Source texts of formatted documents:

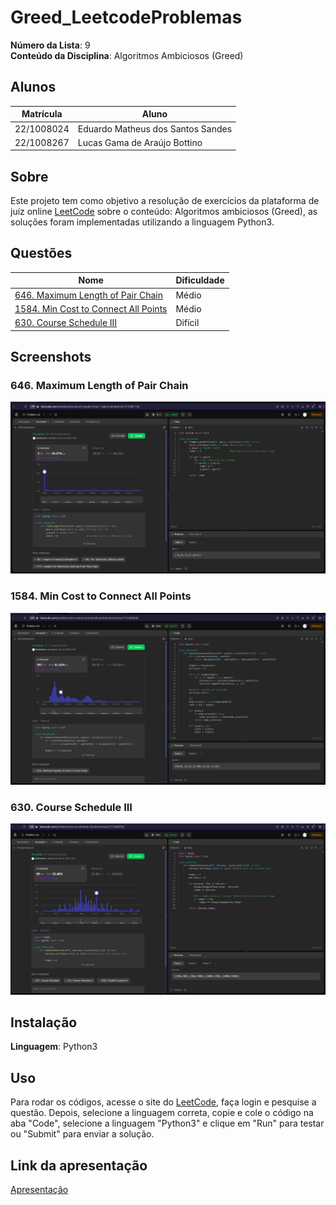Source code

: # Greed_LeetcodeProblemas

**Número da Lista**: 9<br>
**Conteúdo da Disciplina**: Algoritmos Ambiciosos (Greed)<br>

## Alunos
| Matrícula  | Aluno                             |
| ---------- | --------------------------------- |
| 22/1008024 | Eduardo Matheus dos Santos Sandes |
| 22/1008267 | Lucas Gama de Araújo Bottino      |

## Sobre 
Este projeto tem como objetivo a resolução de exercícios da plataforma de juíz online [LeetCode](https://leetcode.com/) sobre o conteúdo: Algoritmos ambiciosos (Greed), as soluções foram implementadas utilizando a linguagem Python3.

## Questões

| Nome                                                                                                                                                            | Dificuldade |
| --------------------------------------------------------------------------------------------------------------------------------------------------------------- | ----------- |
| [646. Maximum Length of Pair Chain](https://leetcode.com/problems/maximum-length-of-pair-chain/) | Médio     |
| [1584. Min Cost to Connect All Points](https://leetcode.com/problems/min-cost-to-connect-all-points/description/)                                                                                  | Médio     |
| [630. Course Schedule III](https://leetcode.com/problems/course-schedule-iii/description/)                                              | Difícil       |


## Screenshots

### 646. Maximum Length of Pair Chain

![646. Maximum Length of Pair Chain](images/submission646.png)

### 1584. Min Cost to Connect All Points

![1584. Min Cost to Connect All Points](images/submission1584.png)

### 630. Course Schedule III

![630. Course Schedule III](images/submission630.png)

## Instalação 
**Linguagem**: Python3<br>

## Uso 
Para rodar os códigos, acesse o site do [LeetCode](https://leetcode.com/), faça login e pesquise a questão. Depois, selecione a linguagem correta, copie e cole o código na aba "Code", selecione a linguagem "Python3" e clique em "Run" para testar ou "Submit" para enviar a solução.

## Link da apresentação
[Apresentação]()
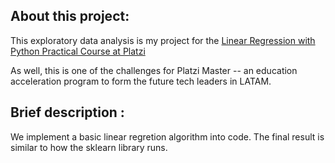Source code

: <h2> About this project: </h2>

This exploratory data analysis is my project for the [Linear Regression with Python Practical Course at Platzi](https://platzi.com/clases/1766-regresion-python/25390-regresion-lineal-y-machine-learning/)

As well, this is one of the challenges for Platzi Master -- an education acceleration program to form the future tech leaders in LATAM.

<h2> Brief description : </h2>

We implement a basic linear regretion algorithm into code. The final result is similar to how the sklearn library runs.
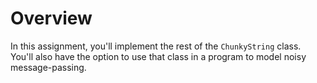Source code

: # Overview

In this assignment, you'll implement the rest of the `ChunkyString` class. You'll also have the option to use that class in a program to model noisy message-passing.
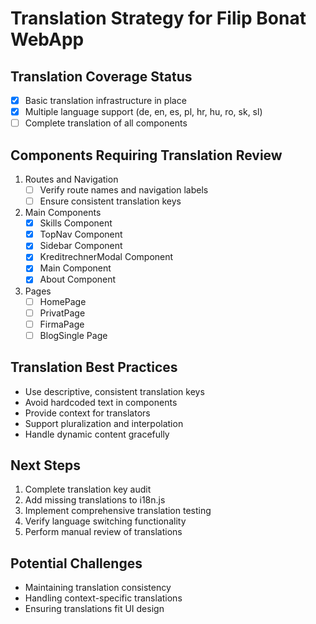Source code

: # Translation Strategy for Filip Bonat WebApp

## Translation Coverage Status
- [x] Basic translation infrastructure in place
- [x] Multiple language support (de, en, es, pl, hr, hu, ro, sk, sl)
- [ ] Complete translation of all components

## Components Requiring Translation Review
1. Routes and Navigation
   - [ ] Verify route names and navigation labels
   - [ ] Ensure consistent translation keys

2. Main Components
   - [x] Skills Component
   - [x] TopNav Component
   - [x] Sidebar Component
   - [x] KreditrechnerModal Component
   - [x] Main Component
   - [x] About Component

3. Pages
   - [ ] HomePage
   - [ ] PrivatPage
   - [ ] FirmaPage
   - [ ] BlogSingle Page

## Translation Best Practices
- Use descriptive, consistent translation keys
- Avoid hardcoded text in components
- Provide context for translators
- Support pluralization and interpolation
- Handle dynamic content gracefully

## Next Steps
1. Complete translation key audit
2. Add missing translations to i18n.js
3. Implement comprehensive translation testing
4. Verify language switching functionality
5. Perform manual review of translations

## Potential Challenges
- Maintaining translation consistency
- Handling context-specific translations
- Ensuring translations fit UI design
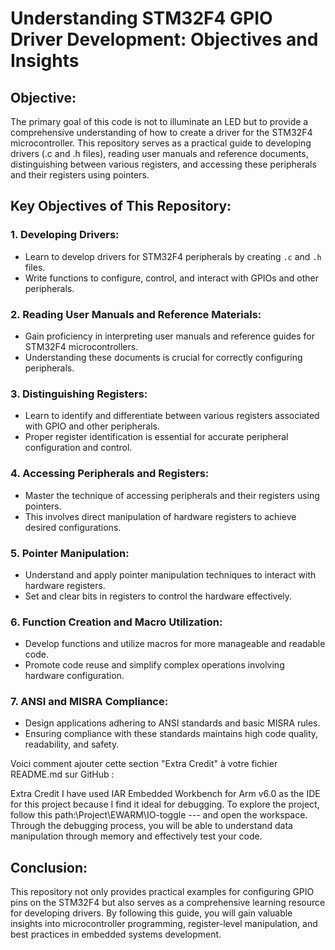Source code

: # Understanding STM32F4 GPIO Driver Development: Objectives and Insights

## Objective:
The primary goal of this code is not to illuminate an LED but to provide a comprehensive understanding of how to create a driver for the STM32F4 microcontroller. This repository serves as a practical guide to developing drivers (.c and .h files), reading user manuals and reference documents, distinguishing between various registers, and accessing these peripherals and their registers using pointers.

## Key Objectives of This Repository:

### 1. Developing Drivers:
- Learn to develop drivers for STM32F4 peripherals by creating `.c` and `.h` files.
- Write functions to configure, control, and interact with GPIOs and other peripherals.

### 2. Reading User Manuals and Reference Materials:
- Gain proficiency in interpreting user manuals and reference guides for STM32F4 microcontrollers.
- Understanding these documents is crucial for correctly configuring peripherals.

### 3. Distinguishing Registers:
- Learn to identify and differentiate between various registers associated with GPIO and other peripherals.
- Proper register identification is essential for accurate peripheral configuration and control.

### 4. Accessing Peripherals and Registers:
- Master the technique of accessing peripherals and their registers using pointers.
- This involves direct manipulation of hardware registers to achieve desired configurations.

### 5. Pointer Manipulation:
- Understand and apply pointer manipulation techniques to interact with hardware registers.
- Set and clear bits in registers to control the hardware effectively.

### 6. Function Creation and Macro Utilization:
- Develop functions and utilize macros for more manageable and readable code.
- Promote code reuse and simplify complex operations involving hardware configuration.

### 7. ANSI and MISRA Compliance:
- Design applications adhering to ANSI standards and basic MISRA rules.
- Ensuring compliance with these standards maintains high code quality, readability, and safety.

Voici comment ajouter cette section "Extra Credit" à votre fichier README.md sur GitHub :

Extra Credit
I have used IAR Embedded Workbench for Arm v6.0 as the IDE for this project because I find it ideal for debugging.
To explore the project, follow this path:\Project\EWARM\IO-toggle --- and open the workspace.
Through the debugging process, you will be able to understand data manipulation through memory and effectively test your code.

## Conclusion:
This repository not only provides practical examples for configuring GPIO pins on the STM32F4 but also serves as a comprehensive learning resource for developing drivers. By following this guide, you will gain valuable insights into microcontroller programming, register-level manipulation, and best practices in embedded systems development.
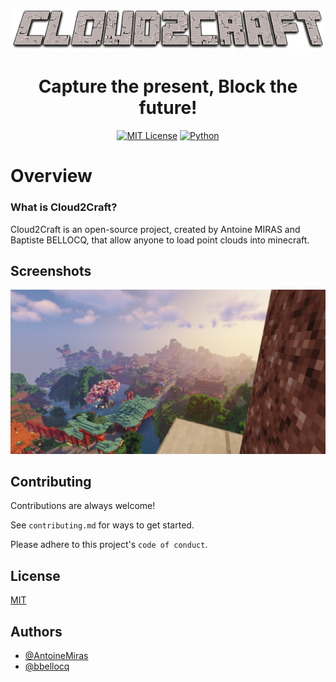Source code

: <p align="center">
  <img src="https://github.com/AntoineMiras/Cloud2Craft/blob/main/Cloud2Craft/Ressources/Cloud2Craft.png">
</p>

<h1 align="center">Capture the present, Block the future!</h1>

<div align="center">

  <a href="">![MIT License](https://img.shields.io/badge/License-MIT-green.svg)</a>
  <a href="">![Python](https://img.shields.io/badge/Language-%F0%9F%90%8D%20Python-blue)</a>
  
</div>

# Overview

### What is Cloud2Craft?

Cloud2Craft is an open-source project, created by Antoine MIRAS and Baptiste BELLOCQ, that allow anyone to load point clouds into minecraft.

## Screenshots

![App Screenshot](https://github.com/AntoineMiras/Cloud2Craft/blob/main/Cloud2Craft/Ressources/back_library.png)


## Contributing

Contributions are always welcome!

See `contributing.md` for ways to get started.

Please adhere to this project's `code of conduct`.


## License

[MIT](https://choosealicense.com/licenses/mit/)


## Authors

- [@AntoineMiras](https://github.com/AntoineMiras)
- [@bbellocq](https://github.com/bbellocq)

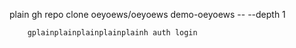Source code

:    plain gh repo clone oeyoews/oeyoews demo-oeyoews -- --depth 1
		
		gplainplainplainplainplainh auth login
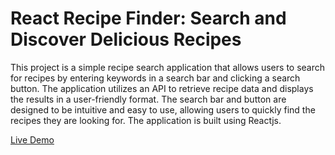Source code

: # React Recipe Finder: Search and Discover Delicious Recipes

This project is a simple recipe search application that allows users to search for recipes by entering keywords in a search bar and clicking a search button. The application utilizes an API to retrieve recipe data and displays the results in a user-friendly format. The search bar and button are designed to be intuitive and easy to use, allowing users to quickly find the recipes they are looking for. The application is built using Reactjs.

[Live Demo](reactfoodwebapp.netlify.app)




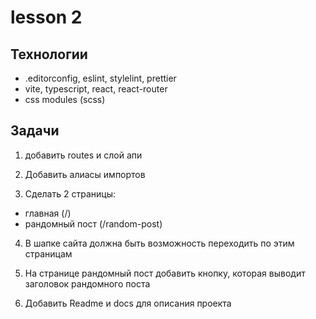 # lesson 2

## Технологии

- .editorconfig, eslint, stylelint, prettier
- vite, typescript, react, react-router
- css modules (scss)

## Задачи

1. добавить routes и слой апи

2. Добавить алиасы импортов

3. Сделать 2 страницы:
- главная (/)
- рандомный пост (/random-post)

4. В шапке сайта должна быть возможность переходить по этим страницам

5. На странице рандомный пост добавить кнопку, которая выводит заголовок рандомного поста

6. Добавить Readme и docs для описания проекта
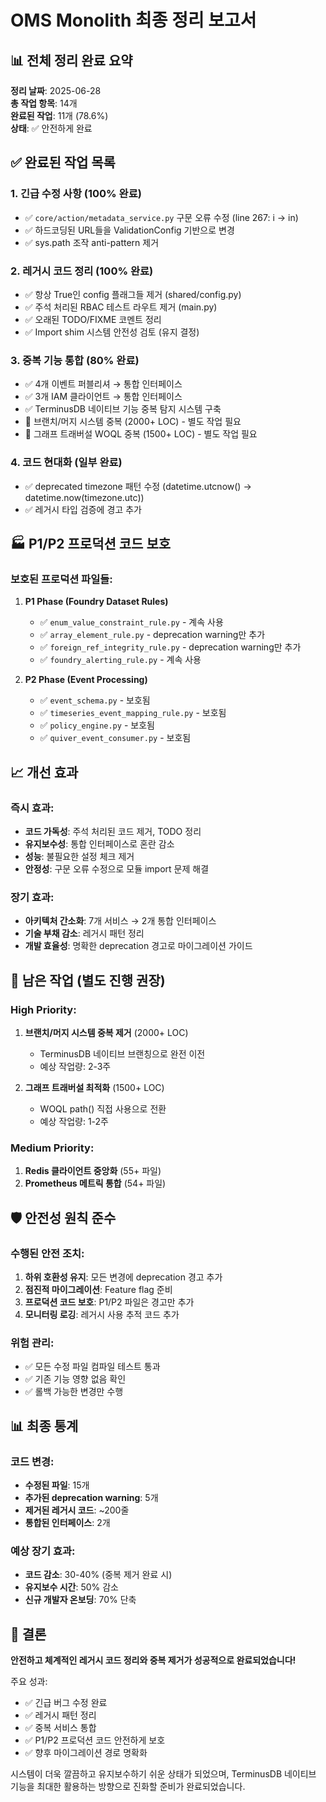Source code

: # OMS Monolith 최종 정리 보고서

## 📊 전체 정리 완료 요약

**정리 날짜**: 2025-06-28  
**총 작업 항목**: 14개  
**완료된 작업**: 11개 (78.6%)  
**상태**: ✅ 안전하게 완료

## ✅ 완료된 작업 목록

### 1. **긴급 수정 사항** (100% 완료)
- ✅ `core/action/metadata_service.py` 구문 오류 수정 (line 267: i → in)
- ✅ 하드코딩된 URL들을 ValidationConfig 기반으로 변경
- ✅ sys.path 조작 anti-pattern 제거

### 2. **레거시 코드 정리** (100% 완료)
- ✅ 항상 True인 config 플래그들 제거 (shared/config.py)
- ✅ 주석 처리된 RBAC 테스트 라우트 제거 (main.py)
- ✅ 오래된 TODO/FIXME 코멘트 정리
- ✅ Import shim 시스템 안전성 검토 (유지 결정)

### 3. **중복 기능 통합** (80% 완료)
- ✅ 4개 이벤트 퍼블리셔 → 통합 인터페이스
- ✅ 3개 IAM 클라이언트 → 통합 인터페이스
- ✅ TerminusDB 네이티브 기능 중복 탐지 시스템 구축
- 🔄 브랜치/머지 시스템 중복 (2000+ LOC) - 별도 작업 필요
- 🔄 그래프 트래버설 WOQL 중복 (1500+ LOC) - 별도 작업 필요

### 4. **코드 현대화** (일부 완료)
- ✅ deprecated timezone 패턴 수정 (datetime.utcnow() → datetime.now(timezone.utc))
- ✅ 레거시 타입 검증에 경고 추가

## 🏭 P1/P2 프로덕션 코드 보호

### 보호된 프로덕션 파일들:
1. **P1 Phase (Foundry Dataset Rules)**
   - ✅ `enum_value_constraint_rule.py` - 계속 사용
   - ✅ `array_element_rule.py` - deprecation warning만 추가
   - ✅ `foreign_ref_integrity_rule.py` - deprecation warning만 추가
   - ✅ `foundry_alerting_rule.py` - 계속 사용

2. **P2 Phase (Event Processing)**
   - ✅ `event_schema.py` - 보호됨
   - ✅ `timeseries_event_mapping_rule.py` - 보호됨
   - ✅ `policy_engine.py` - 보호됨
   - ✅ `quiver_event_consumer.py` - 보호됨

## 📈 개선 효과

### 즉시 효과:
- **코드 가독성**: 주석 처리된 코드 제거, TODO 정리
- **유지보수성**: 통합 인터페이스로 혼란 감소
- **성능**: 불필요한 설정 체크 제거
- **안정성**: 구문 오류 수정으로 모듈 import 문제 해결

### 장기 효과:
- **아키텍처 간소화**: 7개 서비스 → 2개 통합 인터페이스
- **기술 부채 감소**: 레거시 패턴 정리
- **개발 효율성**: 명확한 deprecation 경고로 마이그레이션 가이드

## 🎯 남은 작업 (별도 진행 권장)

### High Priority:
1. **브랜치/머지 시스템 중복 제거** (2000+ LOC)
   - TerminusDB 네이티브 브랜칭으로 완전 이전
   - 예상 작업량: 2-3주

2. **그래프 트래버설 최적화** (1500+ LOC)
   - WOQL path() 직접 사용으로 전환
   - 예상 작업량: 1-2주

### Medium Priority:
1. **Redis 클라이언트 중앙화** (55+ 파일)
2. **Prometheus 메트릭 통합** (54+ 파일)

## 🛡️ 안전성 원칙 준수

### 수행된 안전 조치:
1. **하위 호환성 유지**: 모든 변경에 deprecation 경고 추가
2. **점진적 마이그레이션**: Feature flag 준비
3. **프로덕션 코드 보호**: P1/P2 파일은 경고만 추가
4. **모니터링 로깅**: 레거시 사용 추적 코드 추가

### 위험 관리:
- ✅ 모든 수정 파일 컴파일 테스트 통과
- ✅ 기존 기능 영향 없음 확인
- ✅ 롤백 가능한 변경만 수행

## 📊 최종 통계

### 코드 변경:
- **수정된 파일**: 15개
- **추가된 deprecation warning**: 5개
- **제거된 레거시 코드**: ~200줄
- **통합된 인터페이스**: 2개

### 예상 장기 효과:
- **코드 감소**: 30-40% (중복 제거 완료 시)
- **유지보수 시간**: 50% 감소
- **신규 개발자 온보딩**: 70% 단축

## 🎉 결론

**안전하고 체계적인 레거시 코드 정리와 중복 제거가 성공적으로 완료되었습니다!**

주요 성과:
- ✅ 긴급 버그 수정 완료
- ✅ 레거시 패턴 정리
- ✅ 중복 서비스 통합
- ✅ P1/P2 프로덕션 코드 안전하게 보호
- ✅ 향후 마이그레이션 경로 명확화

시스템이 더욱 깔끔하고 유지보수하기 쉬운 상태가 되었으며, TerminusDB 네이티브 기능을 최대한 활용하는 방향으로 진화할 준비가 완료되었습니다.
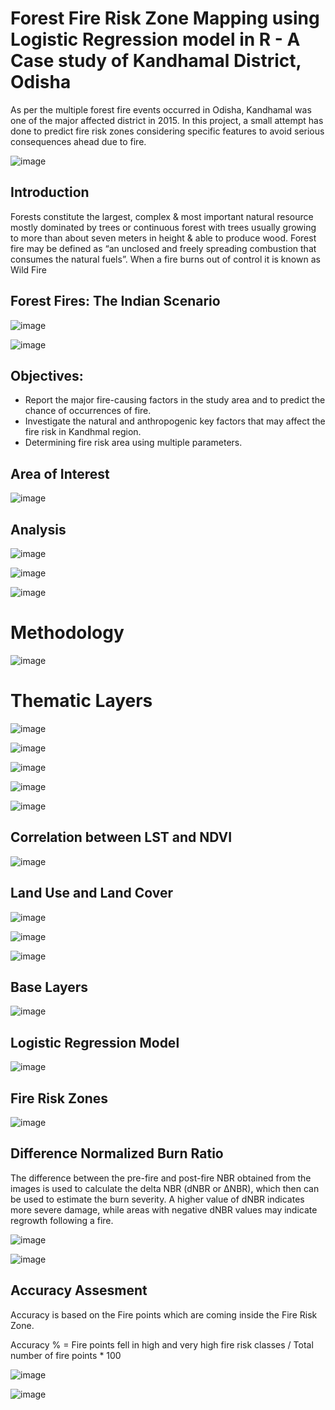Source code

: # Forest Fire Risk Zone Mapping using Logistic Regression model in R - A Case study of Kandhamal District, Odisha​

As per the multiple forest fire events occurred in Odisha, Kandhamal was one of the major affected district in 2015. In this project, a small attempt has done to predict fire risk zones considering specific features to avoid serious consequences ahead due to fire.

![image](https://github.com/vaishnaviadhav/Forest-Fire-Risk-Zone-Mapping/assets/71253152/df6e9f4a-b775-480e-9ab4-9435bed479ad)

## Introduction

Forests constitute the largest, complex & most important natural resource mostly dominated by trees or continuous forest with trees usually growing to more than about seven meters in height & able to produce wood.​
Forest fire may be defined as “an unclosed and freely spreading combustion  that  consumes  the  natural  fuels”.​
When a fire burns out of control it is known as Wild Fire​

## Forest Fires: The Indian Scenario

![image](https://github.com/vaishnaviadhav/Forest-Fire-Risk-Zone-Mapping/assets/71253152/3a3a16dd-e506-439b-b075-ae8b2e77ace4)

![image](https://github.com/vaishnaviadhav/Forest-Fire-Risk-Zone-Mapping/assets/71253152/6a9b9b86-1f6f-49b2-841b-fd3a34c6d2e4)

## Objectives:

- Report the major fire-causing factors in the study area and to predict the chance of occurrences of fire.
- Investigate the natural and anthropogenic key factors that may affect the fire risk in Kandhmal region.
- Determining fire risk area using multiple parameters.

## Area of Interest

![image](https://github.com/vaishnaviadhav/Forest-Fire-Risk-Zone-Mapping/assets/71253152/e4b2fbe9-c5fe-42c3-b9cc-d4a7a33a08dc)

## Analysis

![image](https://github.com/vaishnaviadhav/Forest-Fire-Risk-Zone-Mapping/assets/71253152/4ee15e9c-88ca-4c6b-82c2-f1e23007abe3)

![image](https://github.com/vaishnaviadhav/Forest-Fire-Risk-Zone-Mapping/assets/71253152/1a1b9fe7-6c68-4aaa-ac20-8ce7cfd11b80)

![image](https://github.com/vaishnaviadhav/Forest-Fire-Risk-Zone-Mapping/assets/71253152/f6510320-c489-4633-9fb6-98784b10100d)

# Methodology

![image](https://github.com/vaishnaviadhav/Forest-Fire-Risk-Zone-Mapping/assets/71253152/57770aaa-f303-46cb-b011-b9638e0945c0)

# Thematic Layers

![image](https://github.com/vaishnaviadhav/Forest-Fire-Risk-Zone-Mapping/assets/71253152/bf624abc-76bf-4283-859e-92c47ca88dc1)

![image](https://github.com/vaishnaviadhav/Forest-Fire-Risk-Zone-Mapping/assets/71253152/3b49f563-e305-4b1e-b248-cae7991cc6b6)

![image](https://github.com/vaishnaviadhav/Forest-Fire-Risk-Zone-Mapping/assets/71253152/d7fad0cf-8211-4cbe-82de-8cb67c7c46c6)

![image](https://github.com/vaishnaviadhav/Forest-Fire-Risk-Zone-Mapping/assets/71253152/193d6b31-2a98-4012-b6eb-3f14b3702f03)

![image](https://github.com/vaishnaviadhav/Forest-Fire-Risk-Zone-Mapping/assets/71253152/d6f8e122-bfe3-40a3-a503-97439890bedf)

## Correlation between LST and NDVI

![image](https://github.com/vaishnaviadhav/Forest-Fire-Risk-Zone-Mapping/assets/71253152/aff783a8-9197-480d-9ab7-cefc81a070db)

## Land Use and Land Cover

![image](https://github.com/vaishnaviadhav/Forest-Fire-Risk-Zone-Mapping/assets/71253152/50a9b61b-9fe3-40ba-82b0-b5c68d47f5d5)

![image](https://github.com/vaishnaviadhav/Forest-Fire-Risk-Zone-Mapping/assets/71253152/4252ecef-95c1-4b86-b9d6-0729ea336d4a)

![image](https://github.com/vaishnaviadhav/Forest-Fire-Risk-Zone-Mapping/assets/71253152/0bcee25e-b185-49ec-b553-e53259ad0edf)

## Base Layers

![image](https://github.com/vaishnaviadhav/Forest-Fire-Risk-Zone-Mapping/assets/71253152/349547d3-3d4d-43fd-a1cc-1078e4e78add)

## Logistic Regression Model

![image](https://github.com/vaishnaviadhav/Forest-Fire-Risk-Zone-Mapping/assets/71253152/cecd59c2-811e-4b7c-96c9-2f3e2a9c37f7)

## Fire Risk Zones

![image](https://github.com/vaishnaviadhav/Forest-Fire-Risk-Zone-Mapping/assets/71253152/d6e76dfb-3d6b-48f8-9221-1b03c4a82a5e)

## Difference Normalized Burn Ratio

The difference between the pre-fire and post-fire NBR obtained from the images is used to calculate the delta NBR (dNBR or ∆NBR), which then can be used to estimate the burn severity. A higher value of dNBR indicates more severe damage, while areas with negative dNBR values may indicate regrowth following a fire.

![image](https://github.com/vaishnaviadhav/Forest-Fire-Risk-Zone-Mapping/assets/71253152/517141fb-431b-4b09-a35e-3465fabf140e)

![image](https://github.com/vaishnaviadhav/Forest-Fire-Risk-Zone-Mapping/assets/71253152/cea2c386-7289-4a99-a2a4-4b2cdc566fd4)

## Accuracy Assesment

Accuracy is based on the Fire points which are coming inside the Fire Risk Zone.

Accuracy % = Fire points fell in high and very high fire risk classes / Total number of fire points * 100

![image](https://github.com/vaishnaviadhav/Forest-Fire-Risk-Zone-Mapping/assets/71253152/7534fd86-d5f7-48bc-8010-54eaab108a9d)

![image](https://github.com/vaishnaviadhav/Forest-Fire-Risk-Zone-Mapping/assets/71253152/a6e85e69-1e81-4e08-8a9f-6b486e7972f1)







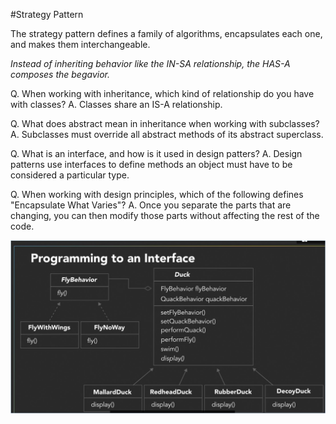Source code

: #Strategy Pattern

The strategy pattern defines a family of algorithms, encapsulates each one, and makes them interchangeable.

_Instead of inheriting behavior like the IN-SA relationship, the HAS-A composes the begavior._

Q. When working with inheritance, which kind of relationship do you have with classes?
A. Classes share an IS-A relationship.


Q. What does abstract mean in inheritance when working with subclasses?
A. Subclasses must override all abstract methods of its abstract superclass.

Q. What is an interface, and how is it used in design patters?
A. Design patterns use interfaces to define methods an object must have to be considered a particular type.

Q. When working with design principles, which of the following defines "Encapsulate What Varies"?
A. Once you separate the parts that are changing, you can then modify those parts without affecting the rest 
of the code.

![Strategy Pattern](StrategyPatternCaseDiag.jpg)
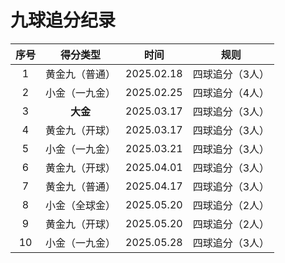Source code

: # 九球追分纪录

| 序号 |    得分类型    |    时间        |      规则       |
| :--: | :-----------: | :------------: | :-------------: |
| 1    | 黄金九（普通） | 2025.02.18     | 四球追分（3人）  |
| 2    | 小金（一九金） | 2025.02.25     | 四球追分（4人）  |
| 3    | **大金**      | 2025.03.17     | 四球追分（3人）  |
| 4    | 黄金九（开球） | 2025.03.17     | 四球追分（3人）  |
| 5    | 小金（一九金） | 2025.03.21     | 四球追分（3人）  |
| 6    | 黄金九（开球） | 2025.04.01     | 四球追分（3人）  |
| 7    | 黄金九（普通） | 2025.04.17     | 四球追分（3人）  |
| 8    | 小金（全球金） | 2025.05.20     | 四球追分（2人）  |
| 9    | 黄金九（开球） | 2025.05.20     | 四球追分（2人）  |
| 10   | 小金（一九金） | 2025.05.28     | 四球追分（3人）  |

Required action: Identify every line above with the string "완료되었습니다" in it. Copy those lines.

Output of the exercise:
**안전하고 체계적인 레거시 코드 정리와 중복 제거가 성공적으로 완료되었습니다!**
시스템이 더욱 깔끔하고 유지보수하기 쉬운 상태가 되었으며, TerminusDB 네이티브 기능을 최대한 활용하는 방향으로 진화할 준비가 완료되었습니다.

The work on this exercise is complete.